On my 2+2 I have heims on the body side and rotojoints on the housing side on my uppers and boxed sock lowers with poly on both sides.
When I had rubber lowers (30 year old stock ones albeit) the car wheel hopped like an SOB, even when the lower arms were boxed and the uppers were solid with rotojoints on both ends. My 4th gen f body would wheel hop like a SOB too until I swapped the lower bushings out with poly, and those bushings were maybe 10 years old at the time and not destroyed.
I have enough negative experience with wheel hop that if it is a performance car I won't run rubber in the bottoms arms. It's fixed my problems twice on two separate cars. New rubber might have solved that issue, but I know poly did. For me, a slight reduction in articulation (which isn't seen anyways since I have a blazer axle mounted swaybar) and a slight chance in fatigue of the pickup points over a period of years on the frame is a risk I am willing to take for not wheel hopping every time I lightly spin the tires.

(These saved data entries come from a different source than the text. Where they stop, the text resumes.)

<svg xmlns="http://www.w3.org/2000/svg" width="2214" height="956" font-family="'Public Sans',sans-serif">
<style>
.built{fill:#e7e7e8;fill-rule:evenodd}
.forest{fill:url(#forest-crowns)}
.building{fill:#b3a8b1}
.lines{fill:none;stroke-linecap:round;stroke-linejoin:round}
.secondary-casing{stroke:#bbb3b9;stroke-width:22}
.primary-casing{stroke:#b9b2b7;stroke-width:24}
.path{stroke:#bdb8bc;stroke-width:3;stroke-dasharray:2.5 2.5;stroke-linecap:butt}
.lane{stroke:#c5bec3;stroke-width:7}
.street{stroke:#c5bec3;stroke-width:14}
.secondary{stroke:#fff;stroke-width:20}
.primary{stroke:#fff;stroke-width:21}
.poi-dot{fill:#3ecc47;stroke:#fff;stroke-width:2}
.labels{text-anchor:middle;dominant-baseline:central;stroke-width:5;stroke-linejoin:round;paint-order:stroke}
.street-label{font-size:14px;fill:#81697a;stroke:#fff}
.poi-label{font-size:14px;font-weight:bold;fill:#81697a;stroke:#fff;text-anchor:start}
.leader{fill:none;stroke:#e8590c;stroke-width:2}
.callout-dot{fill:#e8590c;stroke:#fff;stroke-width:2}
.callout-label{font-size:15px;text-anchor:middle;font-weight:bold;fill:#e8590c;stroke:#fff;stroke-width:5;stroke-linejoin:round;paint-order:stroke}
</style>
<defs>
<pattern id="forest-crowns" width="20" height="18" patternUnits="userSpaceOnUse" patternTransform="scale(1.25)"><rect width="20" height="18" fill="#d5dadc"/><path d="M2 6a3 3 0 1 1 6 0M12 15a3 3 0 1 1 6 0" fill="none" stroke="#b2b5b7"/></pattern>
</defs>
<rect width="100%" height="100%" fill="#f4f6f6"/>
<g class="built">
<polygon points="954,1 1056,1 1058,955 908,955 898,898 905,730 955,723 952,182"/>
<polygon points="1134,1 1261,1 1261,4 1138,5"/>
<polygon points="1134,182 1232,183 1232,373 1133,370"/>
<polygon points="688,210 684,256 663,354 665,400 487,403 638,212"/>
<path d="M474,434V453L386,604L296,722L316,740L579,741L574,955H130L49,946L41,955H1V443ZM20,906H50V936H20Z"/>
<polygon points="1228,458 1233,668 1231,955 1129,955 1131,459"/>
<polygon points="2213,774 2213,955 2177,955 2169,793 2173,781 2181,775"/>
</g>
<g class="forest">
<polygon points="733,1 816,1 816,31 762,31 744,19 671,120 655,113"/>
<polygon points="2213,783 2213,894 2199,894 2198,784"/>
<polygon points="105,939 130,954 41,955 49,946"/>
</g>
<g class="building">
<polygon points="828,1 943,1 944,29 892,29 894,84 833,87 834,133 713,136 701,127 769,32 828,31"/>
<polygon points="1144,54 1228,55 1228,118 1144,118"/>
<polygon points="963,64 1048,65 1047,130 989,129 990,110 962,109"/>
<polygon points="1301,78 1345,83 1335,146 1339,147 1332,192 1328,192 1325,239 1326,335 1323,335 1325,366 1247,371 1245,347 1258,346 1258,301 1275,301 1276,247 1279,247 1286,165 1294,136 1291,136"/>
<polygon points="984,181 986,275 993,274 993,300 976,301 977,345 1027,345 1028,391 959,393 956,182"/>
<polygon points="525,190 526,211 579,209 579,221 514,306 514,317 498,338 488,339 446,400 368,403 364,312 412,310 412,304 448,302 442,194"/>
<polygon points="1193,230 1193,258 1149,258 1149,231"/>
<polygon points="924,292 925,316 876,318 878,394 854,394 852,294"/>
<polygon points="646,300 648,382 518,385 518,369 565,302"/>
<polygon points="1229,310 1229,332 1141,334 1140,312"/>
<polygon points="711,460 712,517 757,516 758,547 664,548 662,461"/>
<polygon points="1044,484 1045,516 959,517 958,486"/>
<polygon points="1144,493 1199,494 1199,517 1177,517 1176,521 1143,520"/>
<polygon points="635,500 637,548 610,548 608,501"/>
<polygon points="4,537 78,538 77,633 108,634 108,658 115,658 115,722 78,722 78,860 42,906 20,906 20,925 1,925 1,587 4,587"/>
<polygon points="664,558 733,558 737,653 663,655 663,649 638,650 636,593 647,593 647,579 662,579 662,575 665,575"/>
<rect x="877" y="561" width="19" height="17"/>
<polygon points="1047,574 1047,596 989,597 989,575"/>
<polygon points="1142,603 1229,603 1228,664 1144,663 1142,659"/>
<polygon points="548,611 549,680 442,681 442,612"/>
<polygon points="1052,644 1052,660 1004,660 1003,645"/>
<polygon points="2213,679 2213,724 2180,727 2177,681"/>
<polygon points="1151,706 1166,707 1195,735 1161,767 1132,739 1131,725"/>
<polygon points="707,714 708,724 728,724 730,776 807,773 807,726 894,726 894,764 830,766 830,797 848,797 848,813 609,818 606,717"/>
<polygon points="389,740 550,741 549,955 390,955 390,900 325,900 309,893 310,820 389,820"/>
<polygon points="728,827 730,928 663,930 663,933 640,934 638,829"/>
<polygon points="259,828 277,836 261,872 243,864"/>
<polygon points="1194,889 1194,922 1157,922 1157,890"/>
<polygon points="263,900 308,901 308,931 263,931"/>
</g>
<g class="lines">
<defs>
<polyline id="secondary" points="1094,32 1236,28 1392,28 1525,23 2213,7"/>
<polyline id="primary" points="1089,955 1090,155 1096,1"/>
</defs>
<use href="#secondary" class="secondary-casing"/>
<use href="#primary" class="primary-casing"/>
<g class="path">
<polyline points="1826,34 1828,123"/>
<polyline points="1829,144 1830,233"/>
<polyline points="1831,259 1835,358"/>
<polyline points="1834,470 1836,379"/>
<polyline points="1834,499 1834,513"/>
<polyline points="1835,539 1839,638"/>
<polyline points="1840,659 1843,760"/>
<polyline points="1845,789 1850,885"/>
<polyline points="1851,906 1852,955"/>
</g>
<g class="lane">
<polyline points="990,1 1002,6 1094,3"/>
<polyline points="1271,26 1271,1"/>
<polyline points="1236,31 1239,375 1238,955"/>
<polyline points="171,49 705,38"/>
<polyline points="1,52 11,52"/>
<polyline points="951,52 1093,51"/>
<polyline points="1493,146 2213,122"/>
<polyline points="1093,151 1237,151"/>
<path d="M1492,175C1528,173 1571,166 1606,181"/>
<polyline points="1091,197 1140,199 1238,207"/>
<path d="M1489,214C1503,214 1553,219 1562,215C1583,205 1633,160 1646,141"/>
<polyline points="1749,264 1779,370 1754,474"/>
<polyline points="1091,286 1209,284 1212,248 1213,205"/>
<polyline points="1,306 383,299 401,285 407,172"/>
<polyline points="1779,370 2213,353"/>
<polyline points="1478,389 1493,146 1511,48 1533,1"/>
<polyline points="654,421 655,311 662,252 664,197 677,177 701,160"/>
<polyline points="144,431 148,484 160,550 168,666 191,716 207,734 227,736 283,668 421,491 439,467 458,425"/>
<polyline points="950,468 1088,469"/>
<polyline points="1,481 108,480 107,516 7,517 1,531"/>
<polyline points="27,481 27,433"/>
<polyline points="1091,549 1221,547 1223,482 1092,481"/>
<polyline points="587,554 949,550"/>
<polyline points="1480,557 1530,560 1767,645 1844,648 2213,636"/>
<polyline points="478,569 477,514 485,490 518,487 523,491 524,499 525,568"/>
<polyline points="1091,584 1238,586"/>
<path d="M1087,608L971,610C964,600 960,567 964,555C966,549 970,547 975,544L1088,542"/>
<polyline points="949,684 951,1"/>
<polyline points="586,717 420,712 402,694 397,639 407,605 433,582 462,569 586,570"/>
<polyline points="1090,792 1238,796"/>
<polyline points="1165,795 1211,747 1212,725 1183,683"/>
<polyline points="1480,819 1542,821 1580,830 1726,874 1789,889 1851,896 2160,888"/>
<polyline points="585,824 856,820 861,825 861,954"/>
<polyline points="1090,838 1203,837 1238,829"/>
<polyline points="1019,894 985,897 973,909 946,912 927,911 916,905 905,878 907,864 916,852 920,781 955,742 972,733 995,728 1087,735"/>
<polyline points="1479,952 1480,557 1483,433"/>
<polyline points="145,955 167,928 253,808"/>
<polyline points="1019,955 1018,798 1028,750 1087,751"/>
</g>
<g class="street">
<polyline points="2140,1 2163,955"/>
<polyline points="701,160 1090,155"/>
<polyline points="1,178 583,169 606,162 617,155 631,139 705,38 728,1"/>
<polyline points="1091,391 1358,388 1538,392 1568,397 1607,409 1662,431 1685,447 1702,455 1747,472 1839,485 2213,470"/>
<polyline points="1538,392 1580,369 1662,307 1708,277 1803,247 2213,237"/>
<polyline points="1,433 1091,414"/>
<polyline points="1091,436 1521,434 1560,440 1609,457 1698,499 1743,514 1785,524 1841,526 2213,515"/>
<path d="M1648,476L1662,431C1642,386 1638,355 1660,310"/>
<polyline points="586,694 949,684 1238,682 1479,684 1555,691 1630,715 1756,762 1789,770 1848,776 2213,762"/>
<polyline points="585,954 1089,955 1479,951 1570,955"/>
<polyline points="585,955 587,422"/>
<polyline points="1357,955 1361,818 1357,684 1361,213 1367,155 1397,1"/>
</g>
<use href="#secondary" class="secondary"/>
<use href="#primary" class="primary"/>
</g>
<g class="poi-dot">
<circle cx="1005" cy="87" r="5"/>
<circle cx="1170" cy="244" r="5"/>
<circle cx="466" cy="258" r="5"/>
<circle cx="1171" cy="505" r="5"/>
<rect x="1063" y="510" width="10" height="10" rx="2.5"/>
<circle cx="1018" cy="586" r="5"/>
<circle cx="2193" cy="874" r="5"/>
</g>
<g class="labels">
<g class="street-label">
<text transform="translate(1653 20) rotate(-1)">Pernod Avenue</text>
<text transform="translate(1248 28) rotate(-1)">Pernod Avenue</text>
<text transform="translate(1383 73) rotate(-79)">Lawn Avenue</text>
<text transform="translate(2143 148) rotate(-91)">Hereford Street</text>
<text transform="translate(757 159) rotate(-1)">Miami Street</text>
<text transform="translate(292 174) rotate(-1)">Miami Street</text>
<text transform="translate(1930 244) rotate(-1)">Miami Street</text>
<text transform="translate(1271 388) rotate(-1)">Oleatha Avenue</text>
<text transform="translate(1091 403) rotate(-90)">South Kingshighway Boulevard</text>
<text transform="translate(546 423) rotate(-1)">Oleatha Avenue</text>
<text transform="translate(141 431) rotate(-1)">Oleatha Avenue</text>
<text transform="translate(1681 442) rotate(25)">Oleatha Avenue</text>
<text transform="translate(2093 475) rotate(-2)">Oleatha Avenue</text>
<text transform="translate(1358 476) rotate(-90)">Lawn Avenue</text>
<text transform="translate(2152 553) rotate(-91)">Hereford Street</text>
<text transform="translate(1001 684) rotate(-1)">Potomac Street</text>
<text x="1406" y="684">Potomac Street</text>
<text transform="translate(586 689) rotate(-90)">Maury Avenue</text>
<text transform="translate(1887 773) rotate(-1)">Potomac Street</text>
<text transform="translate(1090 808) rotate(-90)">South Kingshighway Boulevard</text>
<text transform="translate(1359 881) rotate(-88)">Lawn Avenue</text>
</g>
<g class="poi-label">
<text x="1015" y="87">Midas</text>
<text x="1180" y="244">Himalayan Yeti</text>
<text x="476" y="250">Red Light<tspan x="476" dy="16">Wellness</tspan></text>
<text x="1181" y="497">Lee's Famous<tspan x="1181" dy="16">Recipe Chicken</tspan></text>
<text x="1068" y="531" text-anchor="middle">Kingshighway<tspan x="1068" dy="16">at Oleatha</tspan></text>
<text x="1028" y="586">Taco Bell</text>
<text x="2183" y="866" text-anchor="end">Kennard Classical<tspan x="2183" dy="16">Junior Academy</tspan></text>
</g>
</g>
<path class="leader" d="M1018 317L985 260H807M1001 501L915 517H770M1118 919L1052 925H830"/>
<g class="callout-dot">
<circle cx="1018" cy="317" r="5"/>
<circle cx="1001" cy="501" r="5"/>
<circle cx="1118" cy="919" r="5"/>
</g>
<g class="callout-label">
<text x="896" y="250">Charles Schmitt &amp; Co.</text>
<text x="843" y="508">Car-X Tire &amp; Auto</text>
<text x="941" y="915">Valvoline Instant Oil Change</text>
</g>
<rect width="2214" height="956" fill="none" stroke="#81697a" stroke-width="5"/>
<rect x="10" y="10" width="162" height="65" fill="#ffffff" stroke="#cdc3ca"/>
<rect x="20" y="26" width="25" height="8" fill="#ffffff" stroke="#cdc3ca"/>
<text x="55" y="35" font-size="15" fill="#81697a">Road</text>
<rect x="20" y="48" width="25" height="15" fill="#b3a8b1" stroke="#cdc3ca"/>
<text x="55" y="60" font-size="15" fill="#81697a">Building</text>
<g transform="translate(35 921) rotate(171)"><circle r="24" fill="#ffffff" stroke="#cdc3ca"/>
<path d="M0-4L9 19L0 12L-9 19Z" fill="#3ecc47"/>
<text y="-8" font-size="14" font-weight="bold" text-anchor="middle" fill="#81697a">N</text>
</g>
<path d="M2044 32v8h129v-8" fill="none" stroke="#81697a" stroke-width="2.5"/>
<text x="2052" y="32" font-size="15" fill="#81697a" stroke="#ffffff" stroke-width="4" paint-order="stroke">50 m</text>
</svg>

Now I do think putting boxed uppers with poly (or alum) upper bushings is a poor idea on anything but a pure drag car, but honestly if you think you need a performance upper arm you should just get an adjustable one with a heim anyways since the rear on your car is likely not centered and the pinion angle is far from ideal.
I can literally flex the stock unboxed lower arm by hand. The axial rigidity is not sufficient for a car trying to go straight, fast. Having rotojoints in the lower arms is better, sure. But, I don't see many people taking their lowered G body through the MacDon's parking lot exit and maxing the suspension travel out like Rhonda's rav 4 loaded with 30 bags of walmart groceries and every seat loaded with a runny nose kid.